I can think of field ambulance medics at Ypres losing up to 5,000 in the German chlorine-gas attacks of April 1915, or the medical officers in Japanese POW compounds along the so-called Death Railway in the jungles of Burma where up to 4,000 POWs died of disease, injury or exhaustion, or the 916 Canadians that Royal Canadian Army Medical Corps medics could not save on the beaches of Dieppe in August, 1942. Those medics would have sacrificed everything to be able to enjoy a 97-per-cent survival rate among their wounded. But small-box ventilators (gas masks), anti-bacterial drugs and medevac choppers weren’t around to deliver such miracles then.

Patterson:

These successes in improving the survival rates among the (Western and allied) war wounded are probably underappreciated. And the refinements in trauma care in war have spread to the civilian sector, not just in the most recent wars, but for a century now.

Nevertheless, to describe the effect of war, especially on health, in any sort of positive sense is uncomfortable. The excess mortality – including knock-on effects – in Iraq following the invasion may have been almost seven hundred thousand, according to the British medical journal The Lancet. These wars have been the worst decision the West has made in the past half-century.

That said, military medics are in an interesting position. When I was a medical officer, we were taught that our role was to preserve the operational capability of the military. Simply put, soldiers are more likely to fight aggressively if they see that they will be cared for, once wounded.

On an English beach in July, 1942, the Royal Canadian Army Medical Corps rehearses treating 'casualties' ahead of Operation Jubilee, the raid on Dieppe.

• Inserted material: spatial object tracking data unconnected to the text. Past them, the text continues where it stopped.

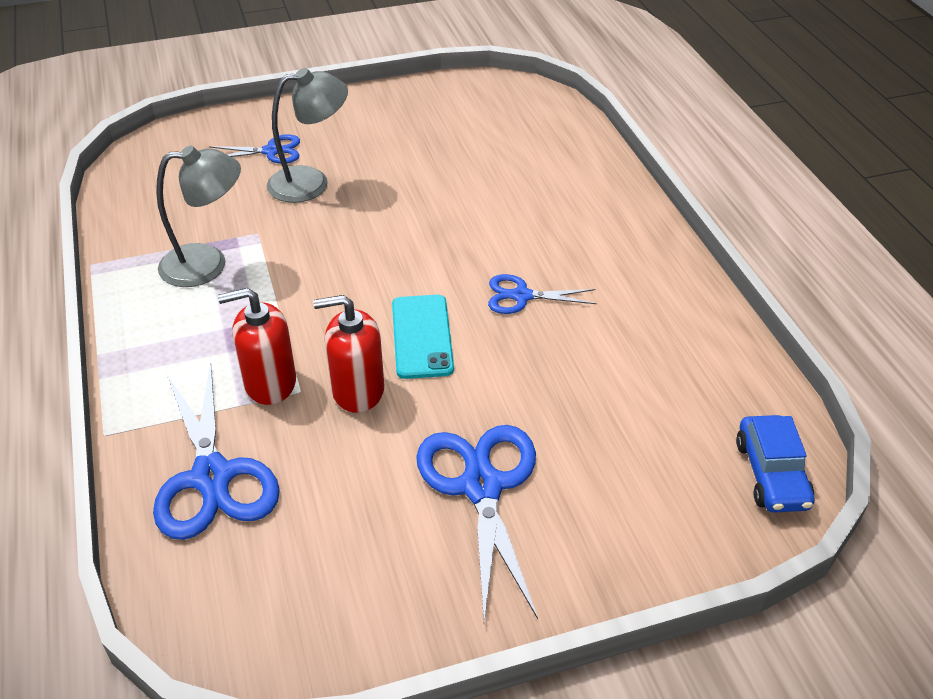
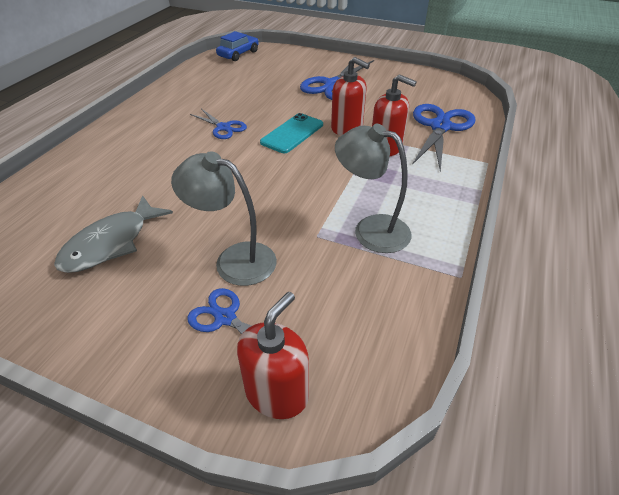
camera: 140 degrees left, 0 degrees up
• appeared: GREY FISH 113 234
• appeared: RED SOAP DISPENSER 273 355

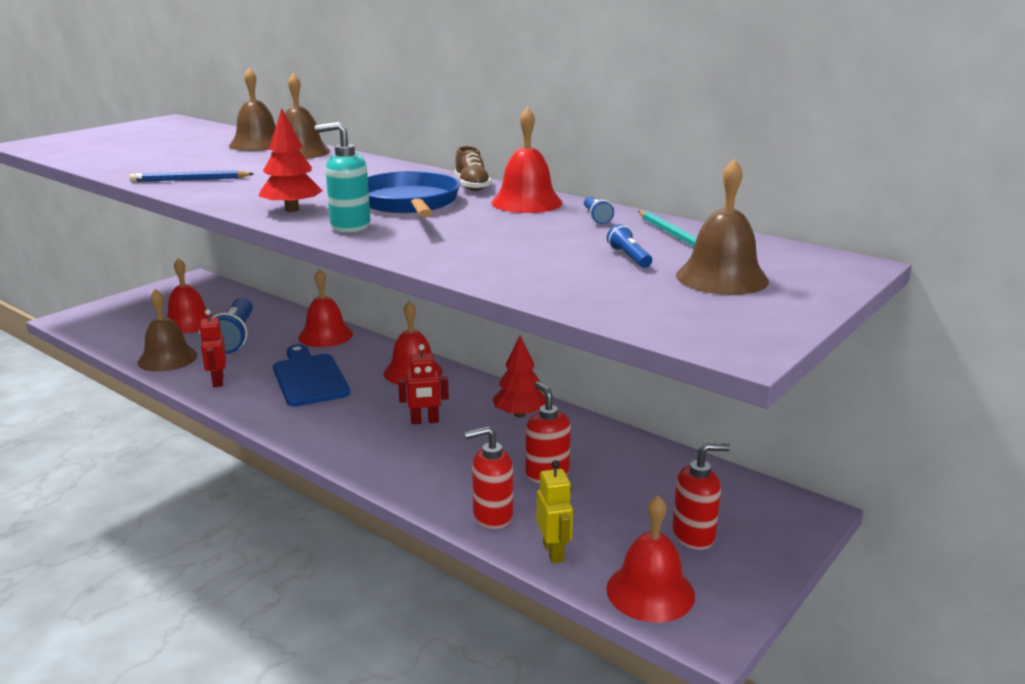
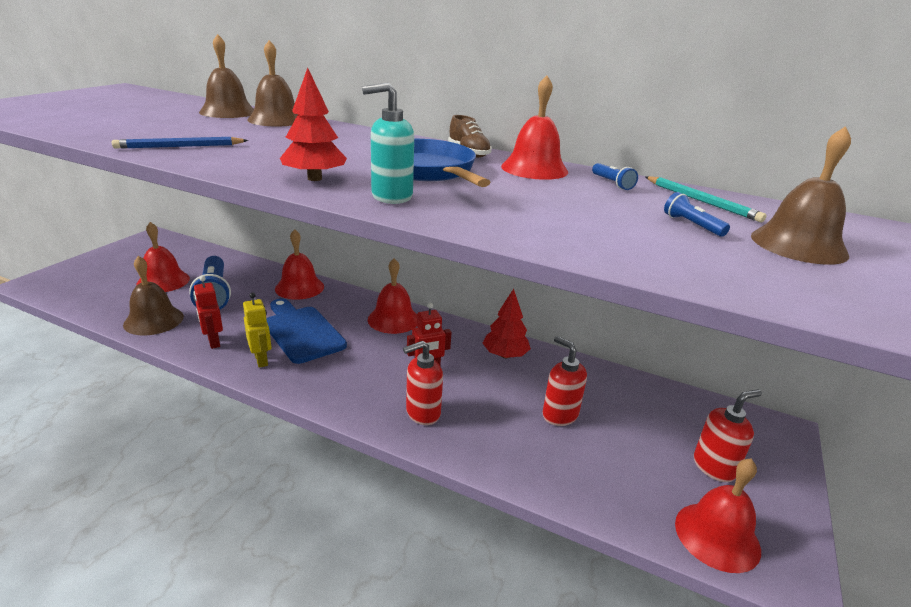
camera: 15 degrees left, 5 degrees up
• relocated: RED SOAP DISPENSER 488 477 to 423 383
• relocated: YELLOW ROBOT 554 512 to 257 330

Department of National Defence / Library and Archives Canada

Barris:

I have one last thought on the point about medics and their service being underappreciated. I think even the medics themselves felt inadequate. More often than not, they took the casualty rates extremely hard. With seemingly very little positive in the aftermath of a battle, medics grasped at whatever small victories they could rationalize.

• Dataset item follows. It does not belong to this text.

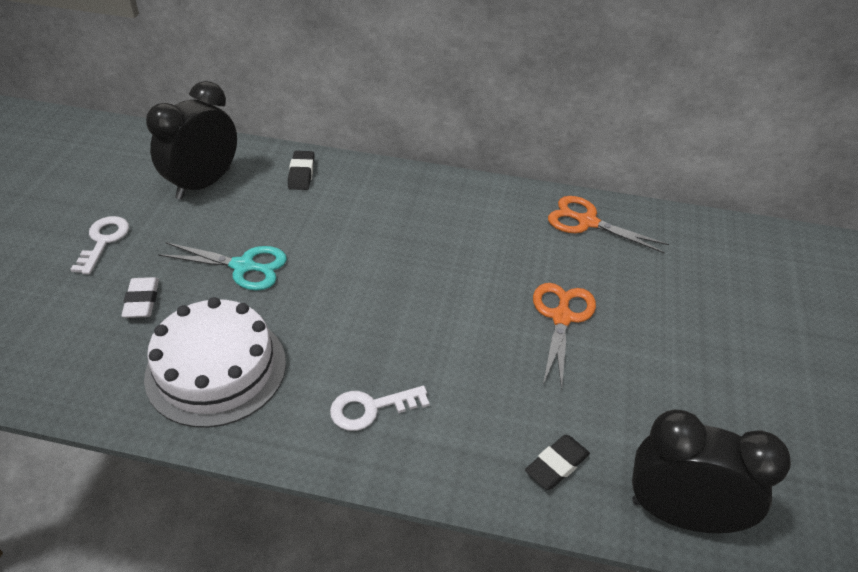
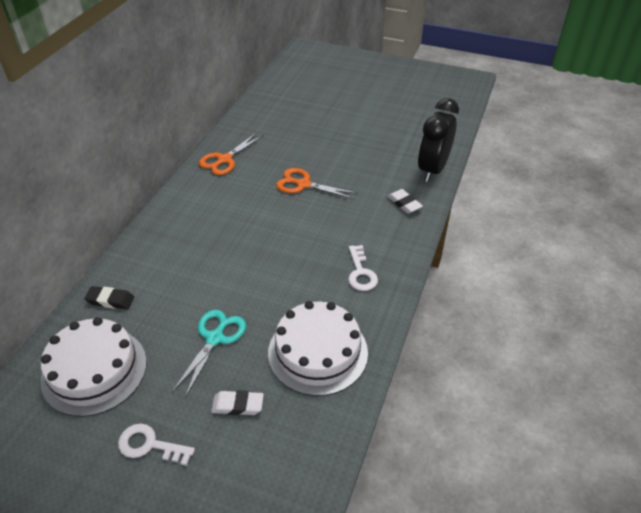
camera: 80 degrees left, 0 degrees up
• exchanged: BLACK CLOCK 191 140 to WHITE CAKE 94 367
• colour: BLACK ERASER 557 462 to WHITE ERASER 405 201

Two such medical officers – Laurence Alexander with the Calgary Tanks, and Wesley Clare with Royal Hamilton Light Infantry – went into beaches of Dieppe on Aug. 19, 1942 – of 4,963 Canadians in action at Dieppe, 3,367 were killed, wounded or taken prisoner.

Neither Alexander nor Clare managed to get off the beach. In fact, Alexander never left the tank landing craft bringing his medical crew and tank crews ashore; he spent the entire morning dashing from one wounded case to another all aboard the landing craft. And in the end, of his original assault group of 117 military men and 13 naval men, he managed to save but 30 soldiers and three navy personnel.

Meanwhile, Clare gathered the wounded and dying RHLI troops in the lee of another bombed out landing craft just up from the surf. He’d been unable to save 197 of his regimental brothers, but chose to surrender the remaining handful, including himself, to ensure that at least a few survived the slaughter. He spent the rest of the war with those he’d saved in German POW camps in occupied Europe.

And the Calgary Tankers whom Alexander saved never forgot him, either. When Doc Alexander returned to Alberta after the war, the veterans who returned with him made it their business to seek the doctor out to deliver their children and be their family doctor. Small but meaningful thanks for saving them from the “nine bloodiest hours in Canadian military history” at Dieppe.